With all this in mind, several towns across the country have approved or proposed limits similar to Brekenridge’s this year.

The tiny town of Woodstock, NY, with a population of around 6,000 residents, voted to cap STR licenses to 285 and placed a nine-month moratorium on issuing new ones. Residents of Telluride, Colorado will vote in November on a proposal to restrict licenses to 400 annually, down from 822. In Annapolis, Maryland, a moratorium on the issuance of short-term rental licenses was defeated last summer.

Can these laws make a dent in the housing affordability crisis?

Advocates of these rules argue that limiting the number of short term rentals will open up more affordable housing to lower-income earners who work in these expensive towns. Critics see the laws as incomplete solutions to the affordability crisis and potentially counterproductive.

Keith Hampton, owner of Telluride-based SilverStar Rentals and Property Management, argues towns should focus on adding more affordable housing units, rather than capping STR licenses.

“When you cut STRs to the level proposed here, you’re drastically cutting into tax revenues, which impacts every business in town,” says Hampton. “There are other options, like increasing the STR license fees and using the funds for building affordable housing, while putting a freeze on licenses so that the pipeline can catch up.”

Tom Coale, a real estate attorney from Maryland, says that capping STR numbers is not the solution to affordable housing.

“The housing crisis is only going to be resolved by increasing the supply, subsidizing housing for those who need it, and providing stability for renters,” he says. “The presumption that STRs will instead become long-term rental properties isn’t likely the case. Capping STRs will not magically turn those units into affordable housing for a bartender or waitress.”

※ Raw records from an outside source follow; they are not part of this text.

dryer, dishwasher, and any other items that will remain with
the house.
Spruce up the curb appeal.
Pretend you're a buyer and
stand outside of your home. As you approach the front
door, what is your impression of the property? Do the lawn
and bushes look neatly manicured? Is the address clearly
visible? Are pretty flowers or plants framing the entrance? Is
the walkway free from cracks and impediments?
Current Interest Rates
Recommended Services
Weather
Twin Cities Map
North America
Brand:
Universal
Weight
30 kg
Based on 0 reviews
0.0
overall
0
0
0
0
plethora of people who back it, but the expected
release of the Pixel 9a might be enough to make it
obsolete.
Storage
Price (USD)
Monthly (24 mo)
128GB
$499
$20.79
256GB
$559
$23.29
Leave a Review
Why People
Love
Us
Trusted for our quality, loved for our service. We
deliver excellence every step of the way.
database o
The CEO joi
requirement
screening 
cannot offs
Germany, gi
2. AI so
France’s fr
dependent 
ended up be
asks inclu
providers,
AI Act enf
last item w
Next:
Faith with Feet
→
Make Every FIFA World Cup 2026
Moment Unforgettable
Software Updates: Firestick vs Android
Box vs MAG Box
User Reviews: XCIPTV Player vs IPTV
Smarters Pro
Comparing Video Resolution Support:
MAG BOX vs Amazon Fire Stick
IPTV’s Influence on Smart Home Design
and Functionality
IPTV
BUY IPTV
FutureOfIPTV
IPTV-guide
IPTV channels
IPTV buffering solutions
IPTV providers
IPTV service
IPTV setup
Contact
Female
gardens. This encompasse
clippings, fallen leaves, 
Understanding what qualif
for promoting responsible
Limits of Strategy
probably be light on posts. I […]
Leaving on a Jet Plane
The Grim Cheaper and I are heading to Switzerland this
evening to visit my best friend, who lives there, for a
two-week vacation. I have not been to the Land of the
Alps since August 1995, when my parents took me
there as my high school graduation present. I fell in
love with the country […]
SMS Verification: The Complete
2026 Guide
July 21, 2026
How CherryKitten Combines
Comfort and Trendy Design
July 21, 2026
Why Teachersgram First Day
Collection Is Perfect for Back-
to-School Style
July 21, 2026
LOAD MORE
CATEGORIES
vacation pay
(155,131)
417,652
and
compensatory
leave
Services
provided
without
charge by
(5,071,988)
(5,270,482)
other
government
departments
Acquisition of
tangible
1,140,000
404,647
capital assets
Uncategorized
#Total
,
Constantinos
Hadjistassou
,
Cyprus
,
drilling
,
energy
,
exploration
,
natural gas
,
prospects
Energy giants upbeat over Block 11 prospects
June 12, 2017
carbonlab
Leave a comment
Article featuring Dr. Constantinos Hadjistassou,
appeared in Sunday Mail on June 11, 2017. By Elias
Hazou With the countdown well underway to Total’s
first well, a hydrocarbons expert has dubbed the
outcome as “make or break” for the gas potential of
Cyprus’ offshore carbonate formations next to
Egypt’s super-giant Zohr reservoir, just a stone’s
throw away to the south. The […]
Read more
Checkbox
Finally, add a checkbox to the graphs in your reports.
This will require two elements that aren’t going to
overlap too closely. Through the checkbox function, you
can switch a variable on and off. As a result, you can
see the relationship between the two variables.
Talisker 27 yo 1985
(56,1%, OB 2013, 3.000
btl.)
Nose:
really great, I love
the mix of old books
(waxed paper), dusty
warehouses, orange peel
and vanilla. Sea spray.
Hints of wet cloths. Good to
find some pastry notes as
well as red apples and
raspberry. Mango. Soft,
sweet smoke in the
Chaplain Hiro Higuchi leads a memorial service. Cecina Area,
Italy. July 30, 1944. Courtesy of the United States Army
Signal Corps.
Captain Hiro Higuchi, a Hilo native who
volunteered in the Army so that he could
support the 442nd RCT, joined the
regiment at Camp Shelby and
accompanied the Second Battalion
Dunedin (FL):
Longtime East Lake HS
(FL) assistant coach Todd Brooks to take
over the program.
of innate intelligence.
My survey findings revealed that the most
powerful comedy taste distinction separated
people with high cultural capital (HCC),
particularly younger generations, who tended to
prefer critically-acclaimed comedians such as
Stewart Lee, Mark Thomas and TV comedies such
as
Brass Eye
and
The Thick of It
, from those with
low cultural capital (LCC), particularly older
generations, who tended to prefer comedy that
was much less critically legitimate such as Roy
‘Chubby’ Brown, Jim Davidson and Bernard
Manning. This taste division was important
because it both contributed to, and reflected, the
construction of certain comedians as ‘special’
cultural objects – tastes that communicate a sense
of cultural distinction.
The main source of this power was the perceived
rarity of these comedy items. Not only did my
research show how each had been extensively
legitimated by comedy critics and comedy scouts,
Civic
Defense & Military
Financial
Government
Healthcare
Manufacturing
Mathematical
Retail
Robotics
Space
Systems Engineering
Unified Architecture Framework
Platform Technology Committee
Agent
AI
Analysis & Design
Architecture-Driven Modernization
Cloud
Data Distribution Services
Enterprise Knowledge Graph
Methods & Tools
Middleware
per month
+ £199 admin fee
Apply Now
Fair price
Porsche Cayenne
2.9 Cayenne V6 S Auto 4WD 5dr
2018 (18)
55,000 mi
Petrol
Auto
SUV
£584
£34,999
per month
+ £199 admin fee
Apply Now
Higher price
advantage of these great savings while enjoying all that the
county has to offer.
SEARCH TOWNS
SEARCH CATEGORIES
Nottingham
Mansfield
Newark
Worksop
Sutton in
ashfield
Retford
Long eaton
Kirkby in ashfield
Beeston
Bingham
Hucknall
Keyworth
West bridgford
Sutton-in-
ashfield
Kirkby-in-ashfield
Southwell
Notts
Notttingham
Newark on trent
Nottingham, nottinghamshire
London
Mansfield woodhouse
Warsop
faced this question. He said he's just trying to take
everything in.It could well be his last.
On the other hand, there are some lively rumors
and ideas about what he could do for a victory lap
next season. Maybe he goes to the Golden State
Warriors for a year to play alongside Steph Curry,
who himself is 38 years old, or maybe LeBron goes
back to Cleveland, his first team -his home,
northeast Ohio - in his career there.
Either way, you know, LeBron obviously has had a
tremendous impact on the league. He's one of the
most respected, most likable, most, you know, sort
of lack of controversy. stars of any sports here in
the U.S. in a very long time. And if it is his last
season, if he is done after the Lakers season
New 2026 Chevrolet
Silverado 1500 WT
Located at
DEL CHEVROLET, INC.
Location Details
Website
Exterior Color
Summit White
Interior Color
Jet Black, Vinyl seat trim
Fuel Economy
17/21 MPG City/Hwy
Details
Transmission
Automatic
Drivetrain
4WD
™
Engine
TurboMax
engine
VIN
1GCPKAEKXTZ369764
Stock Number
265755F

Adding, “If you create an environment of housing scarcity, people will find a way to profit from it, regardless of caps.”

A report from Moody’s Analytics on how to solve the affordable housing issue supports Coale’s thesis, and leaves out of its solutions capping STR licenses.

“The good news is that there is no single, prohibitive problem standing in the way of building more affordable housing, only a host of smaller ones,” says the report. “This of course leads to the bad news, which is that there is no one policy step that can be taken to deal effectively with the issue. Policymakers will need to take many.”